歌いながら弾くベーシストは、あれはすごいことだと思う。ギターとかピアノみたいな伴奏的な楽器なら、楽器の演奏と歌う行為とが、あまり干渉しないような気がするけど、ベースという楽器は単音指弾きで、ある一定の集中力を維持しなければ継続不可能な演奏方法に思えて、かつ歌うというのはほとんど自分の想像を越えてくる感がある。

エイトビートの八分刻みなら、かろうじて歌うことと兼務可能と思えるだろうか、もしピックを使うなら可能だと思える。というか、そもそもベースを指弾きするというのが、すごいことだといつも思う。
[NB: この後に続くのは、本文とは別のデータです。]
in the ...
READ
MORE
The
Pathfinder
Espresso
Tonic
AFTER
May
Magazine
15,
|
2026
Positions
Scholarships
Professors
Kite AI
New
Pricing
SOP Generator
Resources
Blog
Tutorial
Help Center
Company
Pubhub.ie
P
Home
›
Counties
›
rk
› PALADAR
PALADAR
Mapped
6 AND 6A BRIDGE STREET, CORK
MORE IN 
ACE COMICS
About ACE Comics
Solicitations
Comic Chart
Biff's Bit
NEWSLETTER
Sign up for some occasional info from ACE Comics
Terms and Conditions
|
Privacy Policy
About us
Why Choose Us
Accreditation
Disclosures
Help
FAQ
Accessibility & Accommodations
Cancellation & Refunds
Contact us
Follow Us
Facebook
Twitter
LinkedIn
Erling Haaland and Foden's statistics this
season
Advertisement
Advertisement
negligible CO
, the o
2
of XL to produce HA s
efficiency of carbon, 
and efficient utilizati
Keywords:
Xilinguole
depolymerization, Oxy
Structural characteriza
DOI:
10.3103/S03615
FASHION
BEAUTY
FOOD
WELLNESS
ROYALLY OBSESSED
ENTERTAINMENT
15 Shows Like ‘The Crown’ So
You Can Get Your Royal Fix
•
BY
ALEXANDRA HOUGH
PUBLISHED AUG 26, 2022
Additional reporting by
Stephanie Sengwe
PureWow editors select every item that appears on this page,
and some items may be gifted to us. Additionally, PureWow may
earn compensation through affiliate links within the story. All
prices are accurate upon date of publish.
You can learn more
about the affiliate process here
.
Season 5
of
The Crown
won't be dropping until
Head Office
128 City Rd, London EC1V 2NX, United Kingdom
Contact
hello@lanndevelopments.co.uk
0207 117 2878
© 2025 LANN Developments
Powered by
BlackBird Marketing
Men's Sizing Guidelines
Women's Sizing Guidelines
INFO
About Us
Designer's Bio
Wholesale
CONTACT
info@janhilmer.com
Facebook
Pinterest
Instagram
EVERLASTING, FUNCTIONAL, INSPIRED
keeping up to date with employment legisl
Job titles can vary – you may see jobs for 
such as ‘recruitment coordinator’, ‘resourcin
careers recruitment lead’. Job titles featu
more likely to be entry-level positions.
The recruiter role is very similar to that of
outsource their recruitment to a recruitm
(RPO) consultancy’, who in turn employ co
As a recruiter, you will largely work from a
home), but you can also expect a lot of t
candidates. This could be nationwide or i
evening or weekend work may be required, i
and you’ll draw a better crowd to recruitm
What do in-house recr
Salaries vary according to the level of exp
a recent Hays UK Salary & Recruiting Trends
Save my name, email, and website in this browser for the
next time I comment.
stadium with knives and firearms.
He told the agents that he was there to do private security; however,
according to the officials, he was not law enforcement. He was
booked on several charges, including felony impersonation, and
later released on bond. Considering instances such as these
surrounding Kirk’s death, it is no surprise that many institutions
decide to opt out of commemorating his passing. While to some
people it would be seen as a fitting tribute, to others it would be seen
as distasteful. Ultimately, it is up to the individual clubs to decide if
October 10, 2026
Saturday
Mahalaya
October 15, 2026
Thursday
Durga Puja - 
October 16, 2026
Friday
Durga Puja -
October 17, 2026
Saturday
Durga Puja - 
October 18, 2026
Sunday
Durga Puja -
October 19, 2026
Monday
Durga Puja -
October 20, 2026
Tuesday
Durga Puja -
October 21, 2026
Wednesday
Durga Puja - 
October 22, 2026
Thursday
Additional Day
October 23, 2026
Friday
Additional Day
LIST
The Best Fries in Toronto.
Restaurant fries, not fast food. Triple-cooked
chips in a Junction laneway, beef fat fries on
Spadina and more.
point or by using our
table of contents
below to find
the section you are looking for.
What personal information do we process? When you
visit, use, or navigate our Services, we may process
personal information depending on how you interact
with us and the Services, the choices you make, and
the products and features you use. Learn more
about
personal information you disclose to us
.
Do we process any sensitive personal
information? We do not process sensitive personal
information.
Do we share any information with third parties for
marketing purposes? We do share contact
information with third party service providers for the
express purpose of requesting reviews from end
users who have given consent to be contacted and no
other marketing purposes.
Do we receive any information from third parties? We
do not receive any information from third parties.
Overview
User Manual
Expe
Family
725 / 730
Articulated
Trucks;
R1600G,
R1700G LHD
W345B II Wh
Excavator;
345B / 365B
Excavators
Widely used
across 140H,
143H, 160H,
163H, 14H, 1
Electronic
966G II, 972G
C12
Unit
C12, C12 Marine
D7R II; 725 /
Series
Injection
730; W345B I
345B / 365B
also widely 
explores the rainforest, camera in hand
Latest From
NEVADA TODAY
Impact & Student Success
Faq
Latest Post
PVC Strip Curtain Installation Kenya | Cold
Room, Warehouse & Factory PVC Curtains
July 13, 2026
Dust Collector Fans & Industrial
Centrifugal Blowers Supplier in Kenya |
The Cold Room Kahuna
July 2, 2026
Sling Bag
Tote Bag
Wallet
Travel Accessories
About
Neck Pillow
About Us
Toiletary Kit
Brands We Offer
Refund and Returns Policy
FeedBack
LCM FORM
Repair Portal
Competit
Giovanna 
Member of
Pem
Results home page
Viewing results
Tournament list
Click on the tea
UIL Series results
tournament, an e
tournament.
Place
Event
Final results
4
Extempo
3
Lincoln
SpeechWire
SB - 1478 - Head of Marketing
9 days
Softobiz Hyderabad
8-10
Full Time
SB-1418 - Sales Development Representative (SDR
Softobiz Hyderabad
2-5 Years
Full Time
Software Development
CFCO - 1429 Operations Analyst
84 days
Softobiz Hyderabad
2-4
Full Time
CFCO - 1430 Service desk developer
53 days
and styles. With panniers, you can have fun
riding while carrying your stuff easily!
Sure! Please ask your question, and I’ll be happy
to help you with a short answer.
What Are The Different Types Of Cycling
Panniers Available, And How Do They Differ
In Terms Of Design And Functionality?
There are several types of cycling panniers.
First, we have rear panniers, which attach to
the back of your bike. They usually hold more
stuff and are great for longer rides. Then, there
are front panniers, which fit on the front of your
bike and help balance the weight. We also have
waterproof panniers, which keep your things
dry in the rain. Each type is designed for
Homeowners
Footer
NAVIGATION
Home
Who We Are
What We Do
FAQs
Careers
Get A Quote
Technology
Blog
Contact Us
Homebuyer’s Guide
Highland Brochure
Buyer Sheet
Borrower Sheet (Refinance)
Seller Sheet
中学生のときからそう思っている。ベースという楽器をはじめて知ったときに、そのパートの音楽として担う役割よりも、弾き方、操り方自体に、強いインパクトを受けたことをおぼえている。もともと、コントラバスを指で弾くというアイデアを思い付いたのは誰なのか。指弾きすること自体は昔からあっただろうが、それが大衆音楽の跳ねるリズムを支えるにもっとも適したやり方だと気付いたのは誰なのか。それはもはや特定できる個人ではなく音楽的な営みのなかで自然にそうなったのだろうか。

なにしろ単音指弾きで刻むリズムというのを、自分は身体的感覚として、まだぴったりとイメージできない。ドラムとかギターの演奏に使われる身体は、音楽にぴったりと寄り添っている感じがするのだが、指弾きのベースはそう思えない。人差し指と中指の二本の力だけで、あの強靭なリズムが生みだされ続けるということが、上手く想像の焦点をむすばないのだ。

ただしこれはあくまでも想像上の話で、指弾きのエイトビートの八分刻みベースのすばらしいグルーブ感は、いつ聴いても圧倒的に気持ちのいいものだ。あまりにも素敵で幸福感に満ちていて、ほとんど夢のようだとすら思う。

などということを、くるりライブ配信(くるりライブツアー2021)を観ながら思う。それにしてもくるりライブ配信は、いつも音質が良い。音質だけで一定の満足感を得られるほどだ。